## Problem set
**A.** Answer these from the passage on the DOJ website accessibility rule, one line each:
(i) Which version and levels of the Web Content Accessibility Guidelines did the DOJ adopt as the standard?
(ii) How long does the final rule give most state and local governments to bring their websites into compliance?
(iii) In what year did the DOJ first announce its intention to regulate website accessibility?
**B.** Repeat word for word the part of the passage on the DOJ website accessibility rule from "The U.S. Department" up to and including "covered web content.".

The U.S. Department of Justice’s (DOJ) recent release of an advance copy of its final rule on website accessibility for state and local governments under Title II of the Americans with Disabilities Act (ADA) provides a preview of what is very likely coming for the private sector under Title III and related laws like Section 504 of the Rehabilitation Act of 1973.

Quick Hits

  • The DOJ has adopted the Web Content Accessibility Guidelines, Version 2.1, Levels A and AA, as the standard for covered web content.
  • The DOJ’s final rule gives most state and local governments two years to bring their websites into compliance.
  • The DOJ has created limited exceptions to accessible formatting for archived web content and preexisting PDFs, word processing documents, spreadsheets, and presentation formats (e.g., PowerPoint).
  • Compliance with the ADA requires strict conformance with WCAG’s technical standard, except where nonconformance has “minimal impact” on the ability to gain substantially equivalent access.
  • Recipients of federal funding covered by Section 504 of the Rehabilitation Act—such as most higher educational institutions and healthcare providers—can expect these same requirements applied to them in the near term.
  • Title III public accommodations can expect a similar or stricter regulation when DOJ turns to regulate Title III websites. Meanwhile, Title III entities will immediately confront numerous legal arguments based on DOJ rulemaking.

Background to Rulemaking – Impact Beyond State and Local Governments

The DOJ first announced its intention to regulate in the area of website accessibility in 2010, almost fourteen years ago, and has published guidance materials at various points, but always stopped short of a regulation. So, this regulation has been a long time coming.

(Entries drawn from a collection)
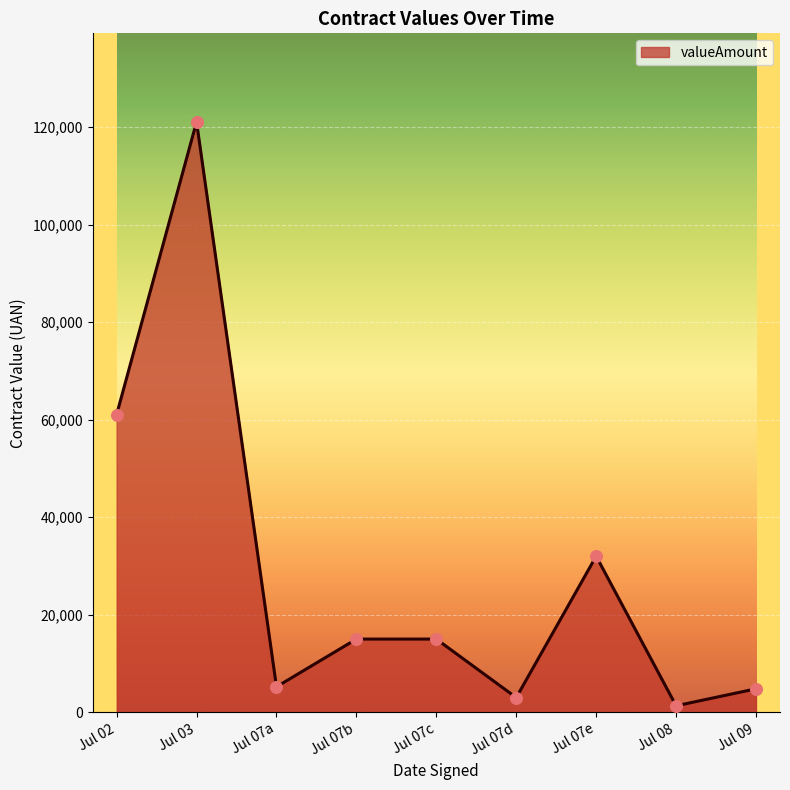

Between Jul 07a and Jul 07c, which is larger?

Jul 07c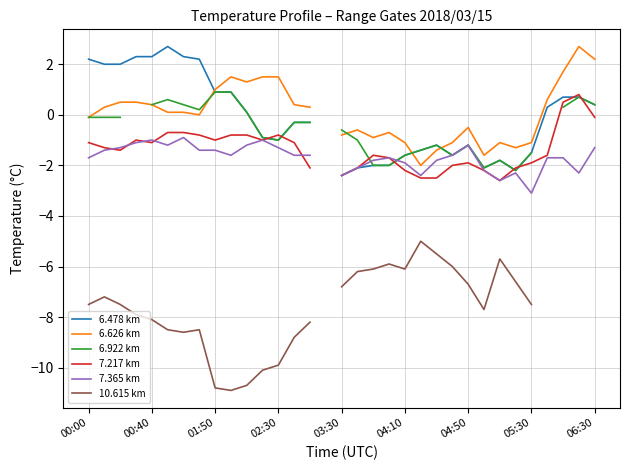

What is the highest value of the 6.626 km series?

2.7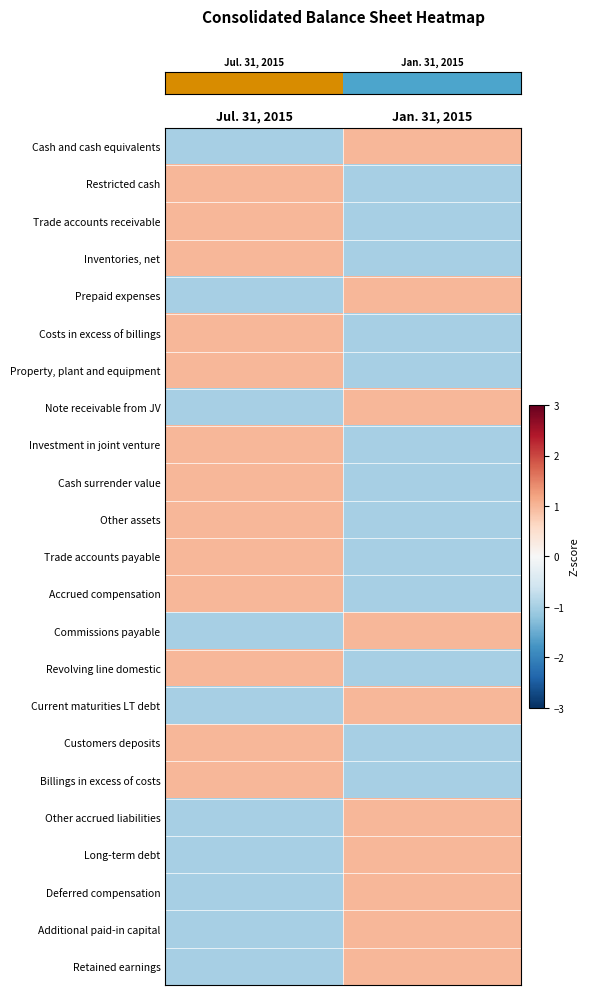

What is the total value across all series at Jul. 31, 2015?

3.0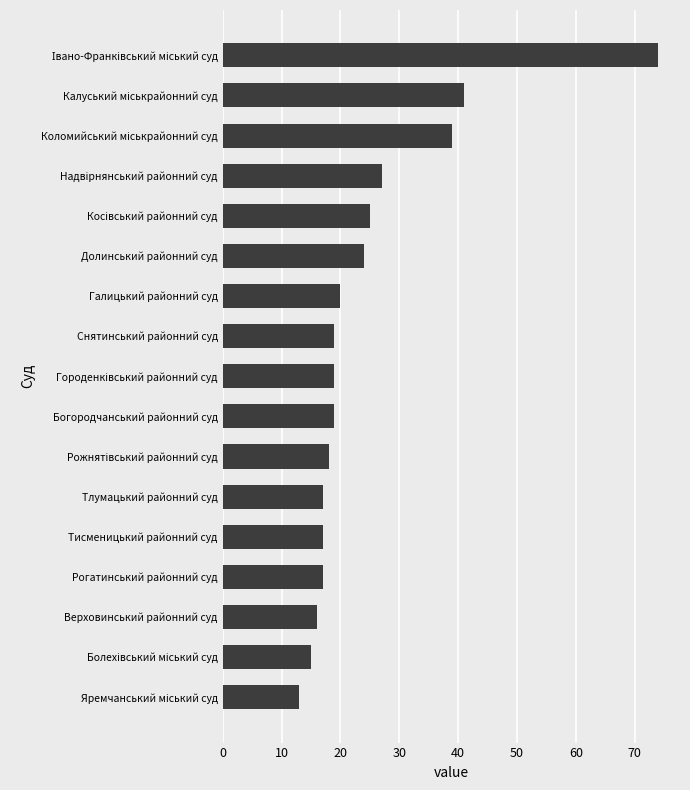

Approximately how many times larger is the value at Тлумацький районний суд compared to Рогатинський районний суд?

1.0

## Numbered responses
**A.**
(i) Version 2.1, Levels A and AA
(ii) Two years
(iii) 2010

**B.**
The U.S. Department of Justice’s (DOJ) recent release of an advance copy of its final rule on website accessibility for state and local governments under Title II of the Americans with Disabilities Act (ADA) provides a preview of what is very likely coming for the private sector under Title III and related laws like Section 504 of the Rehabilitation Act of 1973.

Quick Hits

  • The DOJ has adopted the Web Content Accessibility Guidelines, Version 2.1, Levels A and AA, as the standard for covered web content.